* Work request:
Print the entries exactly as they appear, and omit any images.

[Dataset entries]
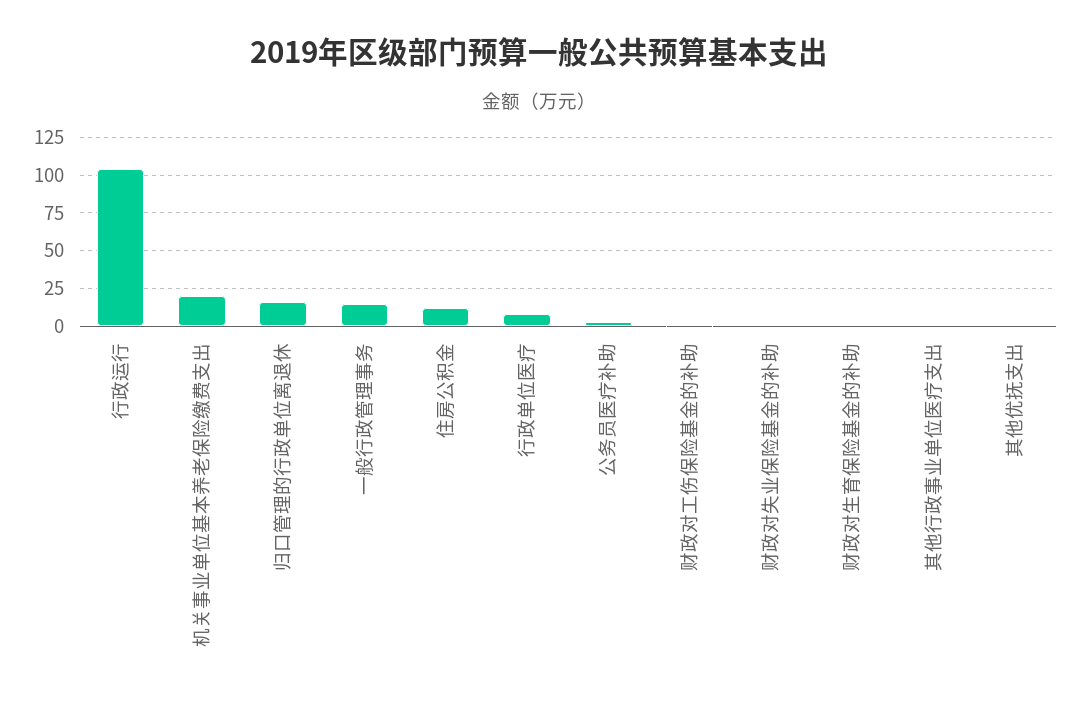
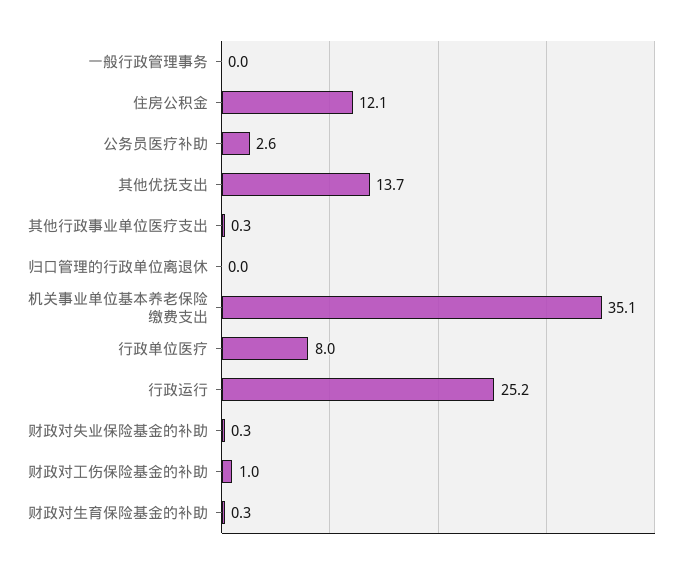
行政运行: 105 -> 25.2
机关事业单位基本养老保险缴费支出: 20 -> 35.1
归口管理的行政单位离退休: 15 -> 0
一般行政管理事务: 15 -> 0
其他优抚支出: 0 -> 13.7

* Final answer:
行政运行: 105 -> 25.2
机关事业单位基本养老保险缴费支出: 20 -> 35.1
归口管理的行政单位离退休: 15 -> 0
一般行政管理事务: 15 -> 0
其他优抚支出: 0 -> 13.7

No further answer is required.